Abstract
PURPOSE: The purpose of this study was to investigate the prospective association between intrinsic capacity (IC) and the risk of incident glaucoma.
METHODS: We performed prospective cohort analyses among 397,881 UK Biobank participants. An IC deficit composite score was constructed based on six IC components. Cox proportional hazards models were utilized to estimate the associations of IC deficit scores and individual IC components with the risk of glaucoma. We tested gene-IC interactions using polygenic risk score (PRS) data for glaucoma.

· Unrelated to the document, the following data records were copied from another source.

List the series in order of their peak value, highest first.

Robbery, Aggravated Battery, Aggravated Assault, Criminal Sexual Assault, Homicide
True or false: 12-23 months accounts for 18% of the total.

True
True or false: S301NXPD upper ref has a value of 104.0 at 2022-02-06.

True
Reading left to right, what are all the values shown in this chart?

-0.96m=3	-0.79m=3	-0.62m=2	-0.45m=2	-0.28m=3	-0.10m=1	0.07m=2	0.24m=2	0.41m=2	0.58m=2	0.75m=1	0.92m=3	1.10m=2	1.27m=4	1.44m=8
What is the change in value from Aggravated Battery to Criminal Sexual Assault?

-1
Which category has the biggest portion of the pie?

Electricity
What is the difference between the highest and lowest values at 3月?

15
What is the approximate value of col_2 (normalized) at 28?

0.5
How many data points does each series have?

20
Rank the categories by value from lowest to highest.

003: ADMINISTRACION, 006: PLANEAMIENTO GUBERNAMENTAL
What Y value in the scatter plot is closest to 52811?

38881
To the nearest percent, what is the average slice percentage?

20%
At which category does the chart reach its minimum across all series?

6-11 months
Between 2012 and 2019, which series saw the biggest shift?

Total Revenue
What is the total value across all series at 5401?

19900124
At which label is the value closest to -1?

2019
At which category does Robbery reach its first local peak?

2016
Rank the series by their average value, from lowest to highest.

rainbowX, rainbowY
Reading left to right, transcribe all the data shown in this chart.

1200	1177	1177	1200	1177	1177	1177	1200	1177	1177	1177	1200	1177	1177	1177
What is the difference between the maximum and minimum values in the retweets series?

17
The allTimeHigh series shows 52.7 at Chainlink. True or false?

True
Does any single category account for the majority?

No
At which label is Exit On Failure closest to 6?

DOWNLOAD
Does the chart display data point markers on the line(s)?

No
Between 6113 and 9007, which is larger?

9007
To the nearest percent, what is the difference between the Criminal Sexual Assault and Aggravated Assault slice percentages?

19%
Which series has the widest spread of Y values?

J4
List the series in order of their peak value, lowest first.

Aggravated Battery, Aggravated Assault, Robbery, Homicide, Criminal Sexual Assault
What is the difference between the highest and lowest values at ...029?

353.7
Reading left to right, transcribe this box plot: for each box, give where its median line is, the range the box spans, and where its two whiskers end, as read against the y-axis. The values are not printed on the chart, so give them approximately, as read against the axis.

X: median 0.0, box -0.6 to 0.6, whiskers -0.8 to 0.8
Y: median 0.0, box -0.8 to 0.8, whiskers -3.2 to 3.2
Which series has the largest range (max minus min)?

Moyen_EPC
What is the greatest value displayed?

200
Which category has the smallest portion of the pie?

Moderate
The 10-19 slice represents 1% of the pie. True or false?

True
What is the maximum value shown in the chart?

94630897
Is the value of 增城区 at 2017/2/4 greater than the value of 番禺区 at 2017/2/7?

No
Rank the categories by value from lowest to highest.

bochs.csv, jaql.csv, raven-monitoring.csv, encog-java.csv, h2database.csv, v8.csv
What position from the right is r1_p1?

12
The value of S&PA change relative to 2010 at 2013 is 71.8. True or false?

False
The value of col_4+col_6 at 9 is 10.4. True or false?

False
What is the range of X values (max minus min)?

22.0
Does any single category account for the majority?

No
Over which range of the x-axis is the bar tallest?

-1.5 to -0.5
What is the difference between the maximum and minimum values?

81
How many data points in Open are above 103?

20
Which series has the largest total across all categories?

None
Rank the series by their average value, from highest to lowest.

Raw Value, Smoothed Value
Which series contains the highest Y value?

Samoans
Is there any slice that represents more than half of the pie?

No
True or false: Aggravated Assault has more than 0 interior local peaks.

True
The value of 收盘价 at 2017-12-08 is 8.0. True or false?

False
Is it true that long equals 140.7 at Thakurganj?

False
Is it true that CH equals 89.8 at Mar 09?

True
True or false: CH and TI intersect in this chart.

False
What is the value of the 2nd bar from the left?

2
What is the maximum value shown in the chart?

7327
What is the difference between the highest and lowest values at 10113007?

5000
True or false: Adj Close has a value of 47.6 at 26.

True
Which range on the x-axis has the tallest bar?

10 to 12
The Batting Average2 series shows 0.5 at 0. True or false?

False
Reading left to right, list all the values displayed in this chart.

RESULTS: During a median follow-up time of 13.8 years, 6264 glaucoma cases were identified, encompassing 1661 cases of primary open-angle glaucoma (POAG). After adjustments for glaucoma PRS and conventional risk factors, each 1-point increase in IC score was associated with a 12% higher glaucoma risk (hazard ratio [HR] = 1.12, 95% confidence interval [CI] = 1.09-1.14). Participants with no less than 4 IC deficits had a 65% increased risk compared with those with no deficits (HR = 1.65, 95% CI = 1.43-1.90). Evidence of interaction between IC and glaucoma PRS was observed on the multiplicative scale, whereas no significant interaction was found on the additive scale. Population attributable fraction (PAF) analysis suggested that 12.0% of glaucoma cases could be prevented if all individuals maintained optimal IC.
CONCLUSIONS: Impaired IC is significantly associated with an elevated risk of developing glaucoma, highlighting the value of nurturing and maintaining IC in preventing glaucoma.
TRANSLATIONAL RELEVANCE: Our findings suggest that assessing and maintaining IC may serve as a practical strategy for early identification and prevention of glaucoma in clinical and population health settings.